South of town a designated auto tour along the Cane River winds past half a dozen historic plantation homes. Among the earliest is sprawling Melrose Plantation, established in 1796 by Louis Metoyer, the son of a freed slave and a trader at Fort St. Jean Baptiste. The original 1,200-acre plantation was a pecan orchard, said Jim Kilcoyne, a guide at what is now a 6-acre national historic landmark.
The only visitors on this occasion, we were given an extensive three-hour tour of the Big House, Yucca House, African House, a weaving cabin and the home of Clementine Hunter, a renowned primitive folk artist.
Though untrained as an artist, Hunter, who was “sometimes called the black Grandma Moses,” began painting around 1940, using oils a visiting artist had left behind. Over the years, until her death in 1988, she painted more than 4,000 works on canvas and 3,000 more “on anything that would stand still,” Kilcoyne said. Her murals, depicting life on a plantation, fill the upstairs walls of the African House.
Among Natchitoches’ many other attractions are more than three dozen restaurants, including several in the historic district serving the town’s famous meat pies. The deep-fried crescent-shaped turnovers of ground beef, pork or both, onions, peppers and garlic in a flaky wheat pastry are generally not available anywhere but Natchitoches. We recommend Lasyone’s — so good!
Natchitoches is famous for its annual Festival of Lights. The 94th event is scheduled for November 21 this year through January 6, 2021.
Rolling on the Cane River
Our last evening in town, we took a 90-minute narrated cruise on the Cane River Queen, a 50-passenger paddle wheeler that Captain Paul Lohr said took him six years to build. Churning placid water into millions of glittering rhinestones, the huge paddle propels the Queen 3 miles north to the dam and back, while narrator and local historian Julie Coleman tells the town’s story and points out attractions in the bucolic landscape.
One of them is the house where the 1989 movie Steel Magnolias was filmed. The story’s author, Robert Harling, lives at the restored 1830 Oaklawn Plantation on the Cane, south of Natchitoches.

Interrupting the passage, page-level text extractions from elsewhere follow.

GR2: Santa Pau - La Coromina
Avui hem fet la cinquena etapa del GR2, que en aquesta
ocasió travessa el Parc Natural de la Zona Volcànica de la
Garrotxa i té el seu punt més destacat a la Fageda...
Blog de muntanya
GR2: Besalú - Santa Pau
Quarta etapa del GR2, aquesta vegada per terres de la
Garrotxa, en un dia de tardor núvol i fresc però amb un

There’s wildlife: We saw an alligator swimming and a handful of stately great white herons standing ankle-deep or gliding low over the water. It was getting dark, with lights flickering on along the shore when the trip was over.

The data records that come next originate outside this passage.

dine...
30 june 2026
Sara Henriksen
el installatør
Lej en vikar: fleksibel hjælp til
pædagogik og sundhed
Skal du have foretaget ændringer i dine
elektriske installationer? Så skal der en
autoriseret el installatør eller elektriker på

If historic Natchitoches isn’t on picture postcards, it should be, at least the way it appeared from the boat as we chugged back to the dock. Sunset had transformed the main street into art, the row of quaint buildings silhouetted black and neatly framed against a background of fiery orange and amber.
Where To Stay and Play
Eagle Nest Hidden Lake Resort is an 86-acre property located about 9 miles north of Nacogdoches. The resort offers 18 RV sites overlooking the lake and includes 30/50-amp electric service, water and sewer hookups for $40 per night. Fishing is available, and pets are welcome.
Cypress Bend Park includes 70 back-in sites and one pull-through, all with 30/50-amp electricity, water and sewer hookups. Waterfront sites cost $35 per night; others are $25.
Toledo Bend RV Resort and Cabins, a Good Sam Park, has 40 RV sites with large concrete patios and full hookups, a game room, pool, two boat launches and a nature trail to Toledo Bend Lake. Good Sam members get a discount on the nightly fees, which range from $44 to $54.
Grand Ecore RV Park, a Good Sam Park, offers 59 paved sites (24 pull-throughs), all with water, sewer, 20/30/50-amp electric service, a picnic table and a fire ring with a grill. There’s a playground, an accessible bathhouse, a picnic pavilion, a laundry facility and free high-speed Wi-Fi. Cost is $48 per night; $40 for Good Sam members.